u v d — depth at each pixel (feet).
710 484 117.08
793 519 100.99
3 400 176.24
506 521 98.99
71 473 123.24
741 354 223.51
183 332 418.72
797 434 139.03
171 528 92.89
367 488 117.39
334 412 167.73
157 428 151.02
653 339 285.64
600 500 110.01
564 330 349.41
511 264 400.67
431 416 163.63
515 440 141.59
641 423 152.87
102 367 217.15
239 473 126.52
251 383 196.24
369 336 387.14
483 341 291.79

**PROBLEM:**
Give back the entire listing exactly as it was written.

**REPLY:**
u v d — depth at each pixel (feet).
710 484 117.08
793 519 100.99
3 400 176.24
506 521 98.99
71 473 123.24
741 354 223.51
183 332 418.72
797 434 139.03
171 528 92.89
367 488 117.39
334 412 167.73
157 428 151.02
653 339 285.64
600 500 110.01
564 330 349.41
511 264 400.67
431 416 163.63
515 440 141.59
641 423 152.87
102 367 217.15
239 473 126.52
251 383 196.24
369 336 387.14
483 341 291.79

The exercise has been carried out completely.